I am a bit troubled by your comment regarding abortion. I agree that people should be responsible where they can in provision for those in need. At the same time, your argument is used as a justification for the murder of children. I'm not calling them unborn because life begins at conception. This is not an unforgiveable sin, but it is not a justifiable one, either.

One thing that comes to mind so clearly with Rice's objections is a wonderful example I saw of how a Christian should approach those in a sinful lifestyle...in this case homosexuality. I can't look it up now, but if you search on YouTube, you can find where John MacArthur was on Larry King live with a homosexual and gave him a wonderul gospel presentation. He did so in love with respect for a fellow sinner. I hope that if people readin this have not seen it, that you'll go and watch it and see God's grace. MacArthur would be the first to tell you that it is all by God's grace and not his own work.

Rob said...

From what Rice is describing it seems like she could find any number of UM or PCA-USA churches in her neighborhood who would meet all of her particular theological wants for Christianity.

Brad Williams said...

Thanks Frank. Hurt feelings are wielded like a death ray, and the first casuality is usually legitimate rebuke.

candy said...

Matt...it seems to me that in all of your complaints about the Church, one thing I am not reading is an acknowledgement of the sovereignty of God in the lives of believers. Yes...we fall short, but He is able to strengthen the Church, and He is able to make the Church shine.

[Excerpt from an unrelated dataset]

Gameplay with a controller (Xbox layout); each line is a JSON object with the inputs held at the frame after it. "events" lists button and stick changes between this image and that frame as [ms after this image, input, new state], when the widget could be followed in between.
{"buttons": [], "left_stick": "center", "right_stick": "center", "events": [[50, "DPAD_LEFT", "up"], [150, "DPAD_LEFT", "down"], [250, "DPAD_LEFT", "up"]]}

During WWII, the true Church in Germany really grew, and yet many churches who claimed to be Christian showed their true colors by compromising with Hitler's agenda. God is able to bring a clear distinction between the two.

You said... I think you hit the nail on the head when you said that she needs to meet a real Christian. Sometimes, I feel like I need to meet a real Christian too! Will the real Christians please stand up?!

Wow. Kinda arrogant don't you think? You almost make God impotent in the lives of believers. You mix your own political agenda in and cast doubt on God working in the midst of his people. Remember that many believers don't have to shout out their accomplishments in order to be seen. Much of the work that goes on is rather quiet in comparison to political means of accomplishment that get plastered all over the media.

I also take offense to your statement of Christians not caring beyond being against abortion. Many Christians today ARE very invested in adoption. Again, I think you are just spouting political arguments without thorough research.

I guess I get tired of the same ole, same ole arguments that Ann Rice vented, and Matt parroted in his own manner.